Monday, Sep. 19, 1977
To the Heartland, with Cameras
Movie crews pour cash into Midwest
From Hollywood, a boom town with a village psychology, film producers have long been roaming the world searching for unusual locations that will jolt the jaded eyes of moviegoers. Having dispatched camera crews from Abidjan to Zempoaltepec, movie moguls are now discovering an inviting area closer to home: the U.S. Midwest. In the view of film executives, America's heartland is "virgin territory" on the screen, unknown even to many Americans--not to mention foreign movie buffs. It also offers the stark authenticity that many current movies demand: steel mills, gritty factory towns, ghettos black and ethnic, as well as the lush estates of the better-heeled.
So Huron Productions chose Dubuque, Iowa, to film some scenes for F.I.S.T. (the Federation of Interstate Truckers), which is being distributed by United Artists. It stars Sylvester Stallone (Rocky) playing a warehouse worker who becomes one of the country's most powerful labor leaders. Dubuque has the ambience of an industrial town of the 1930s. Another production, The Betsy, about infighting in the auto industry, is, naturally, being shot in Detroit. Much footage for EMI Limited's The Deer Hunter, a blue-collar special starring Robert De Niro, was shot in a bowling alley in Struthers, Ohio, and a U.S. Steel plant in Cleveland. Bette Davis is starring in Harvest Home, a Universal Production for NBC being shot in Conneaut, Ohio.
The Midwest is showing its usual hospitality, as much for pecuniary reasons as politeness: a pot of money comes to town when a big-budget movie crew arrives. It is not uncommon for the movie company and crew to spend more than $1 million on lodging, food, props, local extras and other labor.
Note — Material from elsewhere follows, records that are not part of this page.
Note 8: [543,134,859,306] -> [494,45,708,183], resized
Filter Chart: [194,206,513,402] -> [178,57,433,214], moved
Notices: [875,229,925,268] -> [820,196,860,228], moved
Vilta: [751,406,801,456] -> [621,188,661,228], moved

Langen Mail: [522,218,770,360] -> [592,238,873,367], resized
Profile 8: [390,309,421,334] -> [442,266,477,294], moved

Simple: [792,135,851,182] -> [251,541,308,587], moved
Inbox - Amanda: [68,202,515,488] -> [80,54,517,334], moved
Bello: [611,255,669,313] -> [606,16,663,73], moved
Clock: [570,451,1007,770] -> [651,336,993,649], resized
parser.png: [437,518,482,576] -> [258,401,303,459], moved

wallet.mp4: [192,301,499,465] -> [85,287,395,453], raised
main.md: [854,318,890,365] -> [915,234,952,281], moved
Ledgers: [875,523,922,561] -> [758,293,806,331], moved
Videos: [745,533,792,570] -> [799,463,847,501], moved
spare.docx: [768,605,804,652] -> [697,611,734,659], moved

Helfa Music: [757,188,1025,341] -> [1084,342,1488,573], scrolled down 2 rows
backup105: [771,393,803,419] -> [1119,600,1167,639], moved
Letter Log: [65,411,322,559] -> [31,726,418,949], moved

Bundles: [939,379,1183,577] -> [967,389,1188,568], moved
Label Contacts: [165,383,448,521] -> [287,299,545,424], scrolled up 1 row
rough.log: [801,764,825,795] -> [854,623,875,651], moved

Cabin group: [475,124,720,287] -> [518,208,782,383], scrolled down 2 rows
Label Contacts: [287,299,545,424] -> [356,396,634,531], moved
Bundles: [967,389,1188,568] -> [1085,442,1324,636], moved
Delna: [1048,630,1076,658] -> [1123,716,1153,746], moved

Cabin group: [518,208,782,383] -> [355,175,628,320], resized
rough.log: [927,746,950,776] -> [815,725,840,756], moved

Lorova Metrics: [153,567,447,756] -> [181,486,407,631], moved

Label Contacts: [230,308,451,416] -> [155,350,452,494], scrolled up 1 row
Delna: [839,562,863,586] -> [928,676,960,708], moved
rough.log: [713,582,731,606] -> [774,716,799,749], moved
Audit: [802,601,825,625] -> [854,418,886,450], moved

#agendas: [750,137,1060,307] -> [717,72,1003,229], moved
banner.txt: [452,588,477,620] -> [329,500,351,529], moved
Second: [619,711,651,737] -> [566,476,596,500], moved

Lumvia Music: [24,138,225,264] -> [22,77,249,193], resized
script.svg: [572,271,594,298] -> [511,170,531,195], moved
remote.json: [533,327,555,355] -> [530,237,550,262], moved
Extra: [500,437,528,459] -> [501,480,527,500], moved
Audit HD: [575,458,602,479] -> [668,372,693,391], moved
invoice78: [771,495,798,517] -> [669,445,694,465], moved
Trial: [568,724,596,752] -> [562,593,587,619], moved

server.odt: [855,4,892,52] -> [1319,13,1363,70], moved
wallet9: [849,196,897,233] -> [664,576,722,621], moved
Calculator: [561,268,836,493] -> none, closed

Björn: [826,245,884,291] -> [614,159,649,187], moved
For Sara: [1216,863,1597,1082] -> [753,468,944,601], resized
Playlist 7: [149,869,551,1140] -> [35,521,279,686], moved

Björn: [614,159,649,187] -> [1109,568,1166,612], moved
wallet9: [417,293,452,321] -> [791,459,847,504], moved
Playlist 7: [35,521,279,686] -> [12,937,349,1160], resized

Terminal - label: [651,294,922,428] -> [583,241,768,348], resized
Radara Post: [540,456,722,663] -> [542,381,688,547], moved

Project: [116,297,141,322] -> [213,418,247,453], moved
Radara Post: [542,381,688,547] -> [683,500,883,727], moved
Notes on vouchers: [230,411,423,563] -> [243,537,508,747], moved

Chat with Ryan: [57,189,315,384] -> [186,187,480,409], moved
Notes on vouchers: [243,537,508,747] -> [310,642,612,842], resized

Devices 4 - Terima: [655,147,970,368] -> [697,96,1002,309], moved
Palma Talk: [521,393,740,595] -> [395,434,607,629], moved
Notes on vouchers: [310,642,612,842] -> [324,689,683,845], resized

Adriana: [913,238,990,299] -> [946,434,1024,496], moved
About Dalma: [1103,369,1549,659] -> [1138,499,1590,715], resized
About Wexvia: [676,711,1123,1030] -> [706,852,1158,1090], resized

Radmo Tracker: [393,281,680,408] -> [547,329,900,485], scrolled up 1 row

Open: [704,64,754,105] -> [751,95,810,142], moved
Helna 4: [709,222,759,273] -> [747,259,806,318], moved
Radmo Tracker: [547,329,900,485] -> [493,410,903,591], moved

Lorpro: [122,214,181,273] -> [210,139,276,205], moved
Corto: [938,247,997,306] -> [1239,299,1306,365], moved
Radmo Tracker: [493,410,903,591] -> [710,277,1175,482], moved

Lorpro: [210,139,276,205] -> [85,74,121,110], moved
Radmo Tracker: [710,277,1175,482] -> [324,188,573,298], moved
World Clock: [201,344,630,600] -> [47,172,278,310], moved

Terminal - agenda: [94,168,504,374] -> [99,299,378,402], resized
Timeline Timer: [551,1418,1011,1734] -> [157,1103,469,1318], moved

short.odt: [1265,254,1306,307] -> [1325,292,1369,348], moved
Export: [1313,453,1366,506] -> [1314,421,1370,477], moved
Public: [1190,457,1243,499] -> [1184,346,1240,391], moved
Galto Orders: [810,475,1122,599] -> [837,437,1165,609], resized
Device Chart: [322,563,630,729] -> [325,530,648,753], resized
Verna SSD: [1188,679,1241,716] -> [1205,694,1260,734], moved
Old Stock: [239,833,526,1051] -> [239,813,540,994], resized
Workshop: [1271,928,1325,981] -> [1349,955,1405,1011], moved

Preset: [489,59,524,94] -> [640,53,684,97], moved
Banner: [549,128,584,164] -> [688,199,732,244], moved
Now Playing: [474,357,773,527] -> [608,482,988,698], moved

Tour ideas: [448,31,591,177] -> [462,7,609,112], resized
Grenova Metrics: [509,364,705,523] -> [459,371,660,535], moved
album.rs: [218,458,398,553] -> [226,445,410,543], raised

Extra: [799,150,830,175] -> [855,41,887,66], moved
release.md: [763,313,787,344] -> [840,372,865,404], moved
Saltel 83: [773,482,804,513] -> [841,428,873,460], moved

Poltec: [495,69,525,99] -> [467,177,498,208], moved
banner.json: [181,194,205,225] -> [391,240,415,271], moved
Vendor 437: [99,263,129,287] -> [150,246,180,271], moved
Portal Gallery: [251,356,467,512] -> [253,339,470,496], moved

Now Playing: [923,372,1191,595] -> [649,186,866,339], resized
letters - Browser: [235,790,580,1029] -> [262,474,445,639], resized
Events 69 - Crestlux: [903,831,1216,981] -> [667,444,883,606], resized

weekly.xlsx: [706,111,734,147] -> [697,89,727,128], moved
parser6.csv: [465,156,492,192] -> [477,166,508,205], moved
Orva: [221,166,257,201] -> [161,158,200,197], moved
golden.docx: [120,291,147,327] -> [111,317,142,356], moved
That sum generates nearly four times as much spending power as it percolates through the local economy--and the hosts incur few offsetting expenses. Says Ray Gosnell, vice president for production management at 20th Century-Fox: "There is no need to build roads or schools for us as the case would be if a factory came into the state. We spend a substantial amount of money in a short period of time; then we are out of the way."
Midwestern state governments are wooing movie companies the way underdeveloped countries lay bait for multinational corporations. Illinois, Ohio and Kentucky have set up state film boards. They promote the advantages of movie production in their states through campaigns in Variety and the Hollywood Reporter, send emissaries to the studio heads, scout locations, ensure the cooperation of local police forces and other state agencies and act as general factotums when the glamorous people come to town.
One of the most aggressive states is Illinois. Its film board has attracted six major productions this year, including The Fury, a Fox $6 million spy thriller starring Kirk Douglas. Governor James Thompson lent a state helicopter to the crew to scout locations, waived permits to allow equipment to be hauled across state lines and persuaded the owners of a Lake Forest estate to allow filming in their home. When Director Robert Altman was filming A Wedding, for 20th Century-Fox distribution (the movie stars Mia Farrow and Geraldine Chaplin), Thompson declared a Robert Altman Week and held a big bash for the cast and crew at a Chicago disco. Which points up another advantage of attracting film makers: besides being good business, hanging out with movie people is a lot of fun.